# Before Class Question: June 19

Spend 5 minutes to think about the following questions and pick either to answer:

1. What is the difference between classification and clustering?

2. What is the statistical tests (or value) we used to evaluate a decision tree? What about clustering?

Classification involves setting predefined labels to groups of data while clustering allows the software to group the data and have ex post labels applied. Classification is subjective while clustering is objective. We use chi squared and gini index tests on decision trees, and sum of squares error for clustering.

With classification, there is an area set of predefined classes and want to know which class a new object belongs to. Clustering tries to group a set of objects and find whether there is some relationship between the objects. Basically, classification is supervised learning, while clustering is unsupervised. Gini impurity and information gain are used with decision trees, while sum of squares and the Rand index are used with clustering.

If thinking intuitively, I would assume both statistical tests would be used in both the decision tree and clustering. The chi-square test helps with modeling a “good-fit,” therefore, in both decision tree and clustering, we want data that would best represent the likeliness of the relationship with its group (p-value); the Gini index shows how much inequality there is in the values, therefore, in both decision tree and clustering, we want the data to be closely related as possible (index close to one).

In classification, you have a set of pre-labeled data, and want to know to which class or group each object belongs. Clustering is to form groups using a set of objects according to relationships between those objects. Also using clustering, you might be able to shrink the size of data because it summarises the data and make it treated as a single data point.
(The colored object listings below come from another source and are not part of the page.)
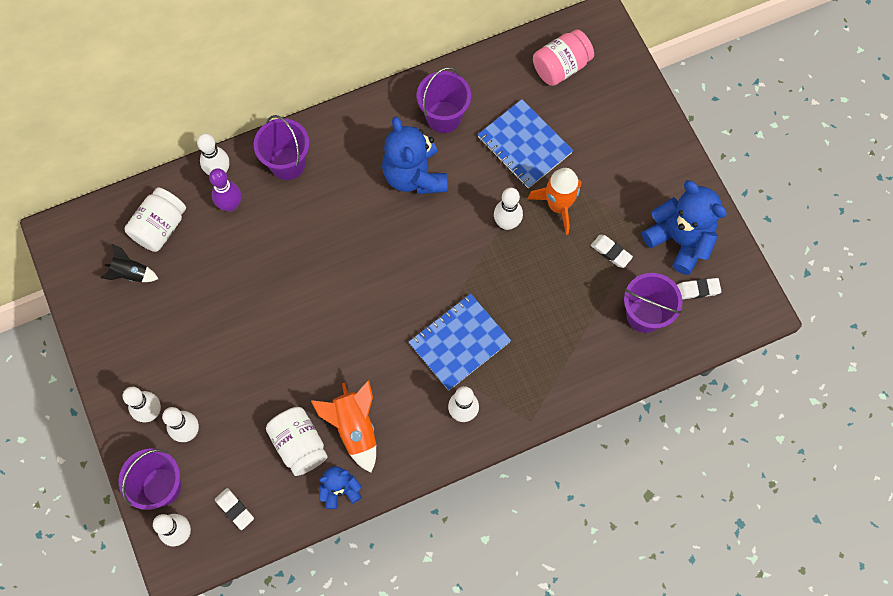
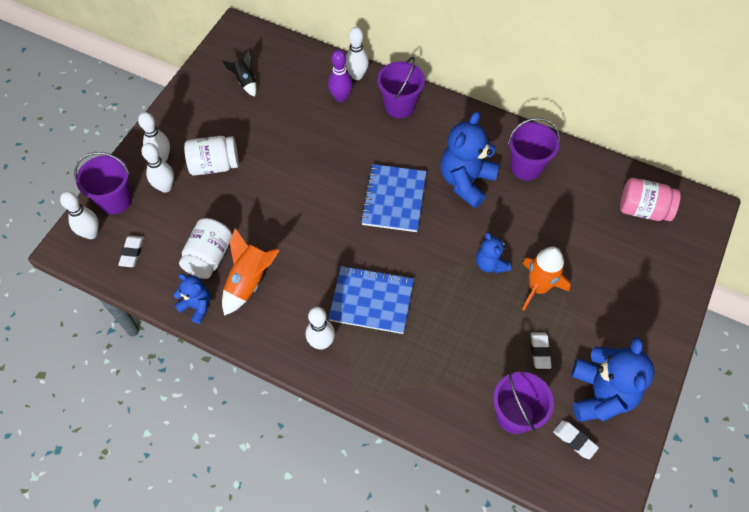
camera: 50 degrees right, 10 degrees down
white jar [124,187,186,252] -> white jar moved to [184,136,239,176]
blue notebook [477,99,573,189] -> blue notebook moved to [360,164,427,232]
white bowling pin [494,188,523,230] -> blue teddy bear [476,232,511,273]

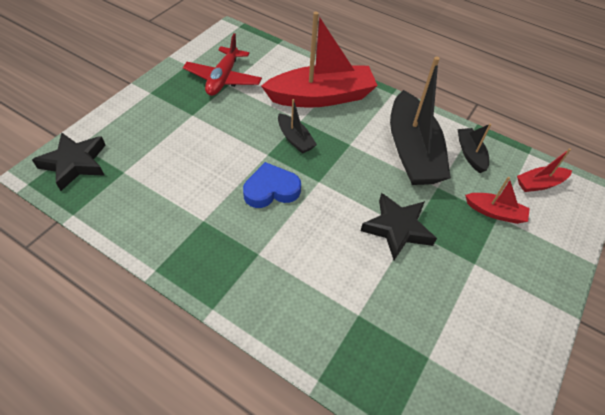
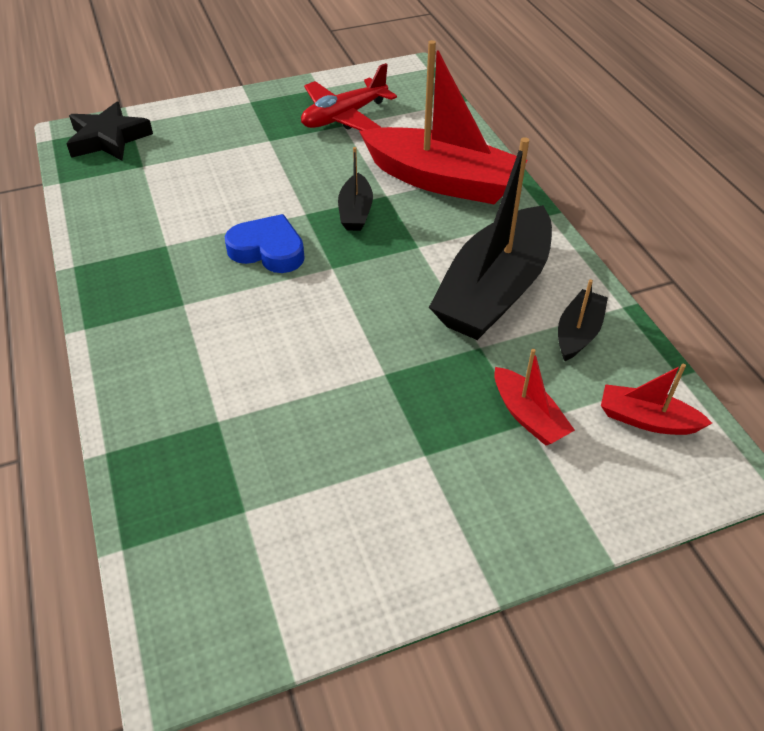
camera: 40 degrees right, 5 degrees down
black star [361,193,437,260] -> none

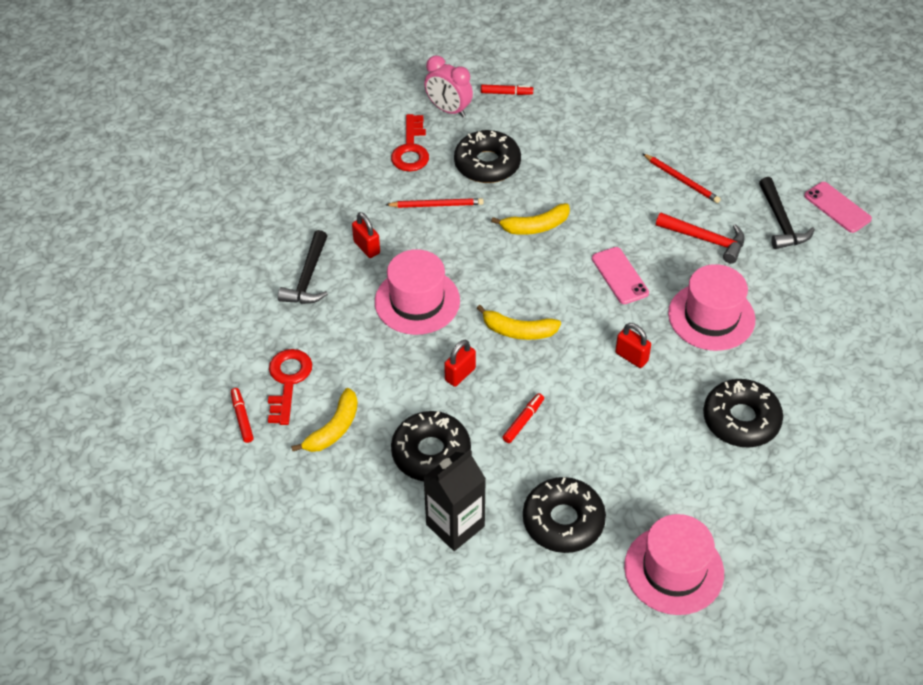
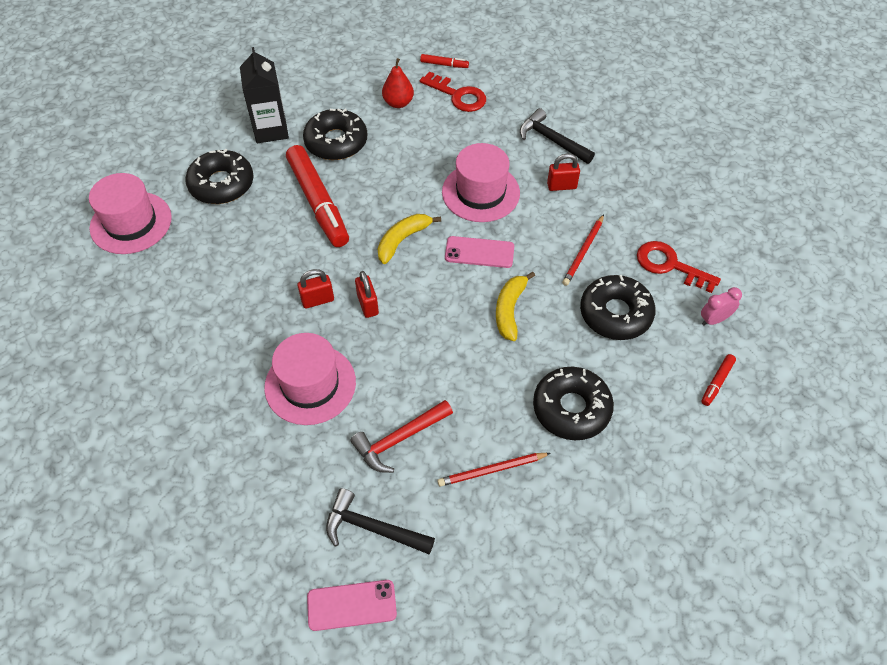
camera: 120 degrees right, 5 degrees up
yellow banana [291,388,358,452] -> red pear [382,58,414,108]
pink clock [424,56,473,117] -> pink clock [701,287,742,325], size x0.65
red padlock [444,340,476,387] -> red padlock moved to [355,271,379,318]
red marker [502,393,544,443] -> red marker [286,145,349,247], size x2.36
pink phone [592,247,649,304] -> pink phone moved to [445,236,514,268]
black donut [703,379,783,448] -> black donut moved to [533,367,614,440]

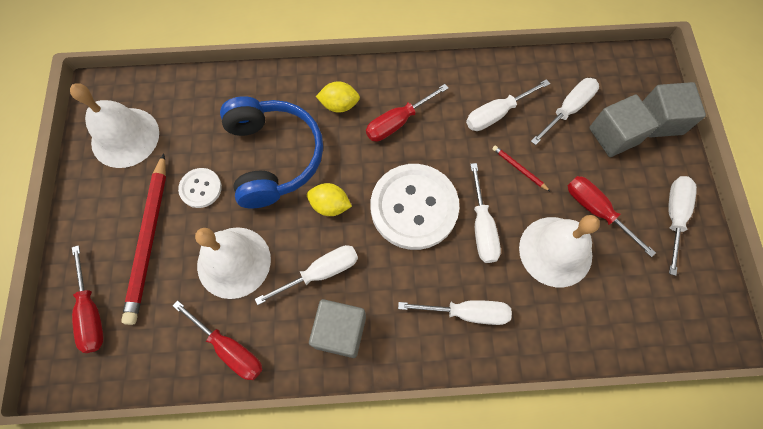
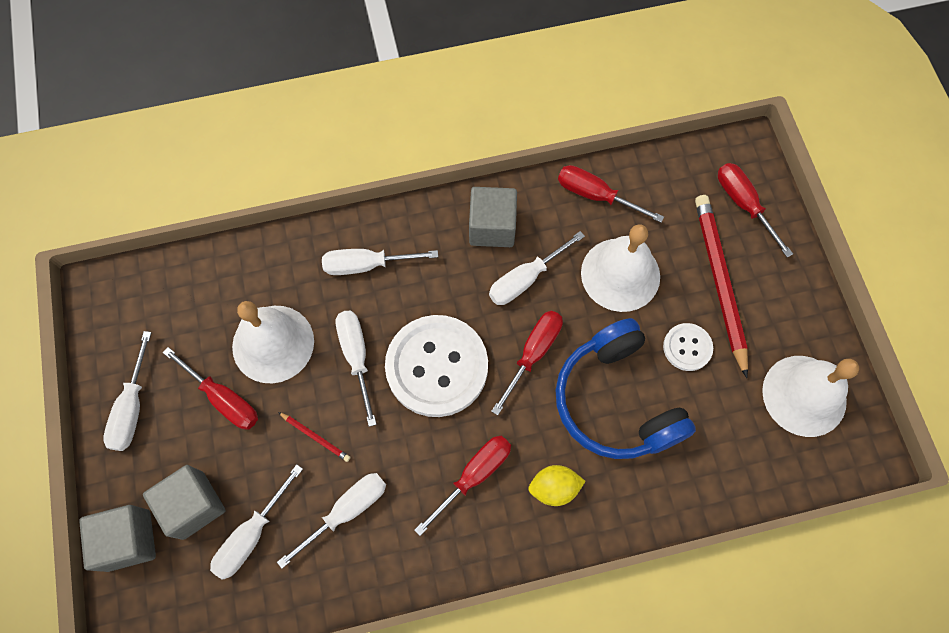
camera: 170 degrees right, 0 degrees up
yellow lemon [307,183,352,216] -> red screwdriver [491,311,563,415]

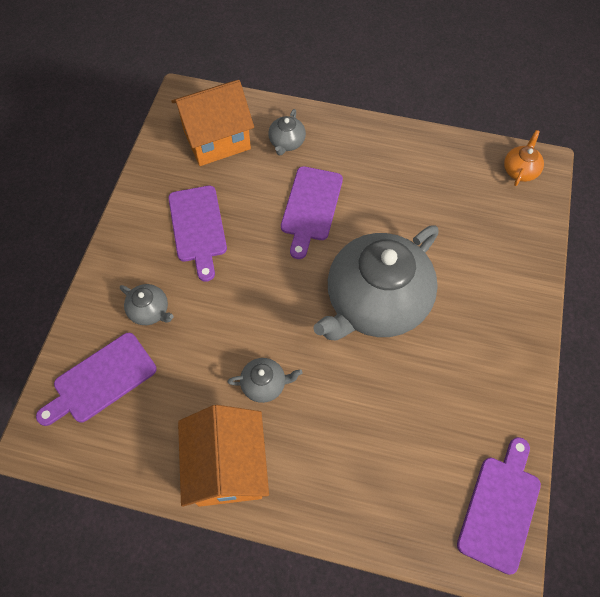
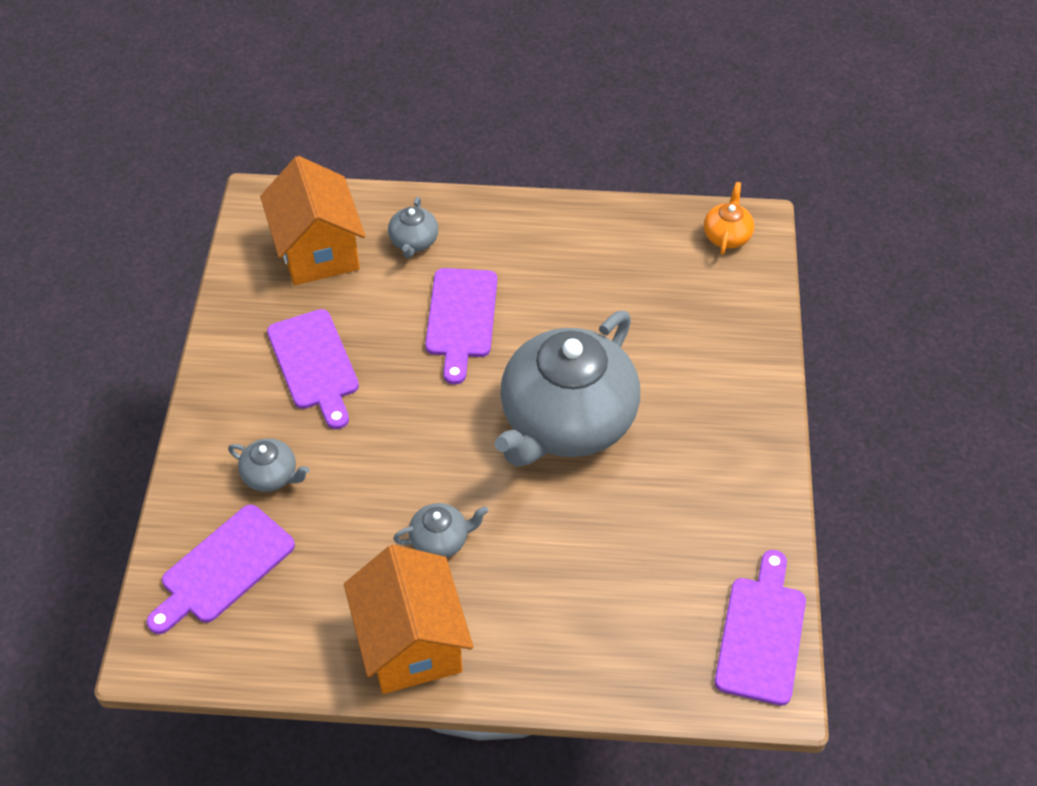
camera: 10 degrees left, 10 degrees down
orange house [171,80,254,166] -> orange house turned 75 degrees counterclockwise [260,156,365,285]

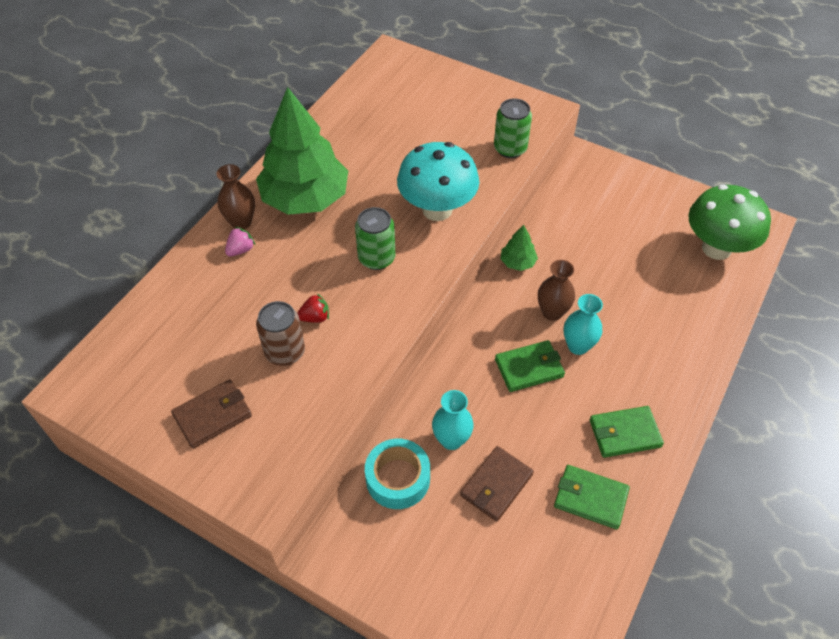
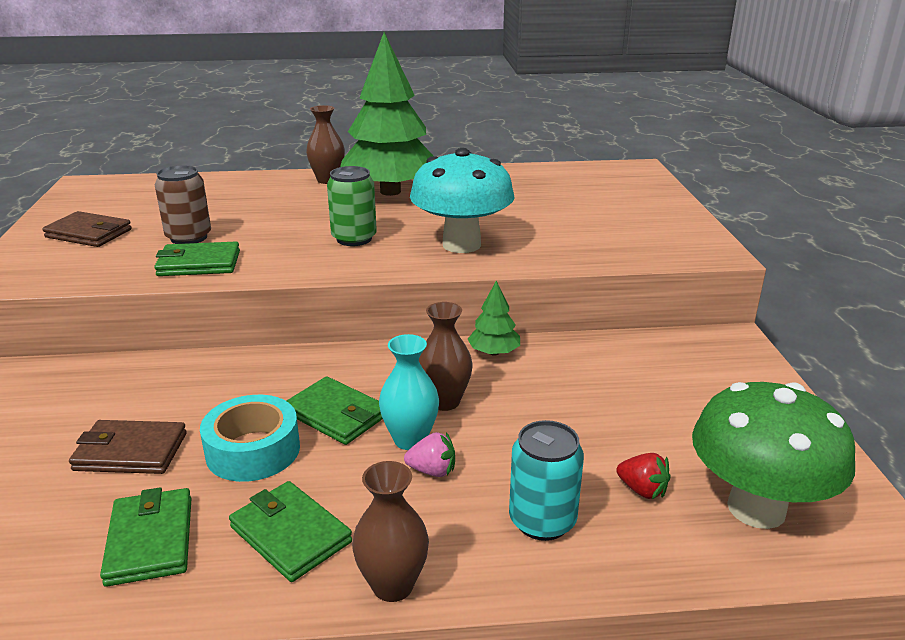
camera: 55 degrees right, 25 degrees down
pink strawberry [225,227,256,256] -> pink strawberry moved to [404,432,455,477]
red strawberry [297,293,329,323] -> red strawberry moved to [616,453,670,499]
turquoise tape [365,439,430,509] -> turquoise tape moved to [200,395,300,482]
turquoise vase [432,390,474,450] -> none
green can [494,98,532,158] -> none
none -> green wallet [154,242,240,276]
none -> brown vase [352,461,429,602]
none -> turquoise can [509,420,584,541]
We used Chi squared and Gini index tests for decision tree, and Sum-of-Squares error (SSE) for clustering.

1) A difference between the two is that classification is manual, where categories are created beforehand for the data; clustering however, uses data to figure out where it should go without external specifications.

2) For decision trees we can use the Gini coefficient and sum of squares error for clustering.

Clustering uses all attributes of data to find patterns in that data in order to form groups of related elements. Classification, however, is essentially a learning process which uses a model to group data elements. It will automatically classify data after learning the model, whereas in clustering someone may manually place data in groups. For classification the chi square test and Gini index are used for analysis. Clustering uses the sum of squares error test.

1. Classification is a manual way for finding where someone belongs, and Clusting is using the data to find where someone belongs.

2. Decision Tree: Chi-Squared Test & Gini index; Clusting: Sum-of-Squares Error (SSE)

Classification is a set of predefined classes and sorts different objects to the corresponding class. Clustering groups different objects, but really only separates them by some similar attributes.

With classification you are given pre-labeled data and have to know to sort which group with what goes with it. Clustering groups up different objects yet only differentiates them by their similar attributes.

Classification is when you have groups that have been set and defined and are using them to find where a data element might belong. In the classification analysis, we decide where the data should be classified.

Clustering uses more artificial intelligence. This is when the analyst does not need to figure out where a data element might belong to. It is more an automated process that group data element together based on a predefined set of value.

Classification requires more end user work such as analyst have more work to do to classify these data compare to Clustering where the software automatically does it based on predefined values already assigned to different groups.

Classification is pre defined data labels that help you determine which group to sort the data. Clustering groups based on relationships.

Clustering is when you form groups of related data elements by using attributes to find similar patterns in a data. Whereas, Classification is when determining what group a data element belongs to based on data contained with that element. So, it is pre-labeled data before it is placed in a group.

It seems to me that the main difference between clustering and classification is that they are essentially approaching the same problem from different ends.

Classification, as everyone has been saying, ‘learns’ from the data by focusing on select attributes to create and asses patterns. This strikes me as a more ‘bottom-up’ method. It tackles the data as a whole and looks at it as such. Clustering, while relatively similar, is a distinctly different approach.

Clustering takes a more ‘top-down’ approach, breaking the population into more manageable groups. These groups can then be looked at individually to learn about what makes that group similar or different from others.